New Delhi, April 1: To join or not to join, that’s the question.

A loud buzz has begun doing the rounds in CPM circles that the party should not shy away from joining the government or even taking a shot at the prime ministership this time around.

Although it’s early days yet to take a final call, sources said some leaders felt the CPM should not think twice about joining the government if the numbers favoured a non-Congress, non-BJP alternative after the April-May elections.

The leaders, the sources said, had been enthused by CPM veteran Jyoti Basu speaking of such a thing, despite the “historic blunder” of 1996 that denied him the Prime Minister’s chair. They listed five reasons why the party should take the plunge.

One, the CPM had been the rallying point of “third front” parties aiming to build a non-Congress secular formation and Prakash Karat its moving force since the time he looked up Mayavati after the split with the UPA.

Karat: Willing?

Given that the 2009 call was to vanquish both the Congress and the BJP as compared to defeating only the BJP in 2004, the Left should automatically take greater responsibility.

Two, the leadership of the front had not been foisted on the CPM this time, as it was in 1996. The party had itself built the regional formation block by block, so it should go the whole hog on its initiative and join the government.

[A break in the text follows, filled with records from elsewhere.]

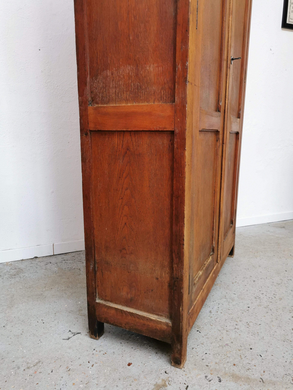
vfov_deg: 65.3
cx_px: 146
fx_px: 305
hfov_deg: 51.4
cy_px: 195
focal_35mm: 27
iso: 160
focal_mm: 5.58
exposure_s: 1/50
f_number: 1.8
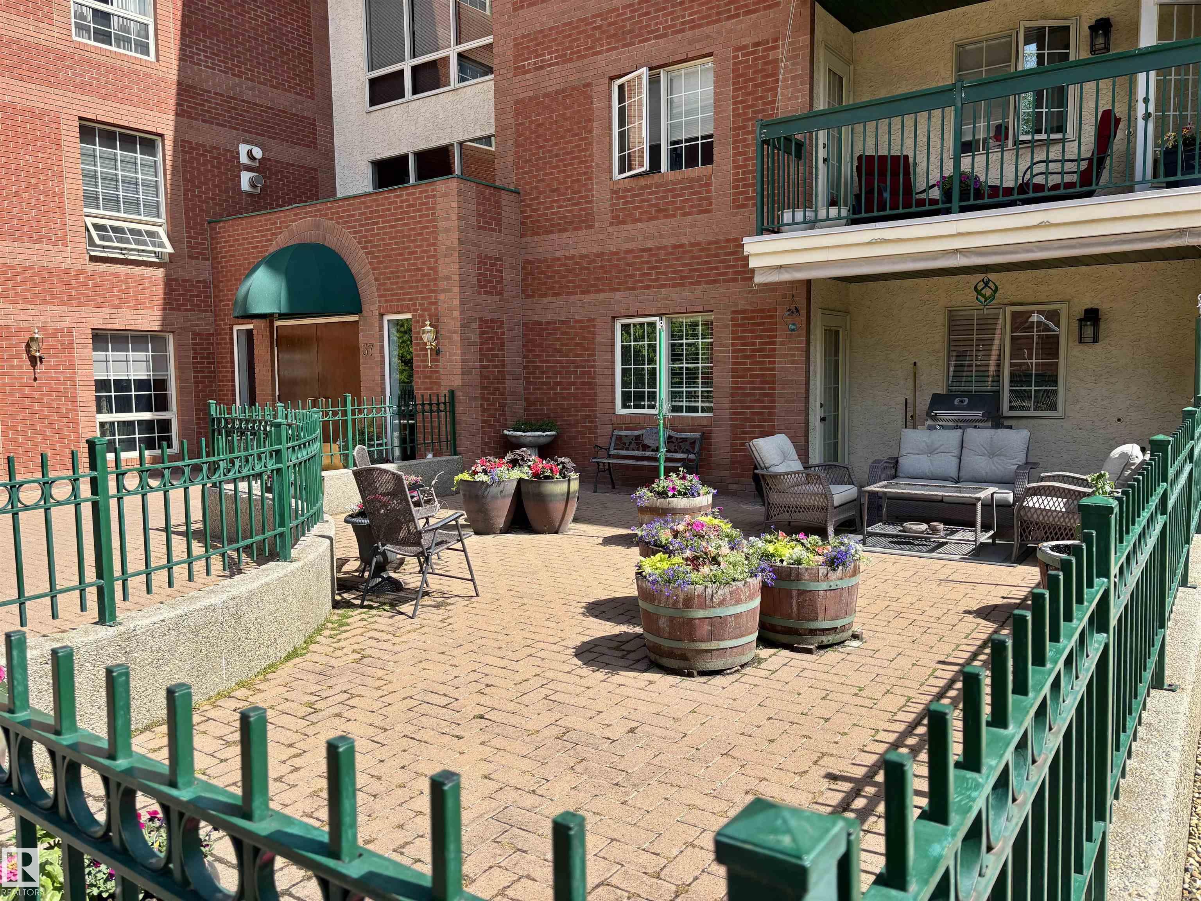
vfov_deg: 53.1
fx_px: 902
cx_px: 600
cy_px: 450
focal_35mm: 26
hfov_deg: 67.3
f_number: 1.6
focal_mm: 5.96
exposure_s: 1/1667
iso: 50
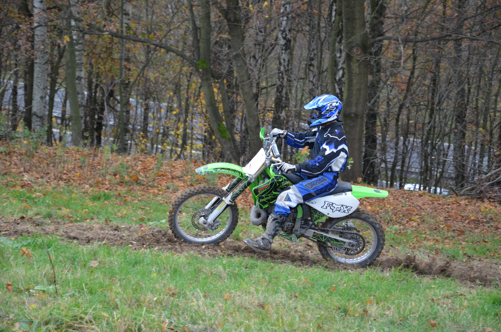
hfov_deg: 17.1
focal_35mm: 120
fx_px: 1667
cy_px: 166
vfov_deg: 11.4
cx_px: 250
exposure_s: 1/500
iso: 800
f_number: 5.3
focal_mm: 80
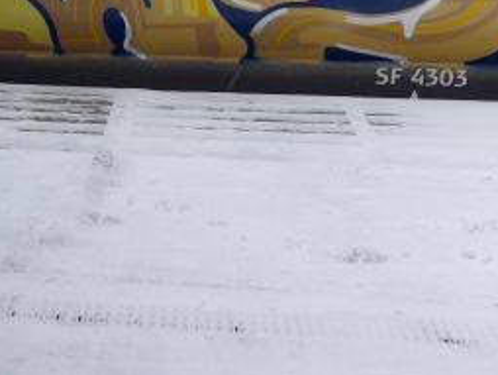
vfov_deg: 24.7
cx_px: 96
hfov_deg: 32.8
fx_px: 821
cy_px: 17
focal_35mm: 57
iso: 80
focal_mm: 6
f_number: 2.5
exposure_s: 1/125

Three, the “economic policy” espoused by the third front was basically the CPM’s brainchild. If the people approved of the policy — the gist is both the Congress and the BJP have been pursuing faulty economic doctrines — by voting in the front, it was only logical that the CPM should be present in the government.

Four, the party would be able to reach out to more people and strengthen itself from the grassroots if it was in the government. If some of the “positive legislations” the Left had pushed while lending outside support to the UPA — such as the forest bill — had some impact in state polls, obviously its reach would be greater if it was in the government.

Five, a participatory role by the CPM would lend a cohesiveness to the government that outside support would not. Joining the government would help the CPM “bring a change in the general policy direction”.

One of the leaders, however, said a call would be taken only after the polls. “After the 2004 elections, the late V.P. Singh had said the CPM should join the government. He reasoned that we would not have a better chance again. But we believe he would have said the same even after the 2009 elections ,” the leader said.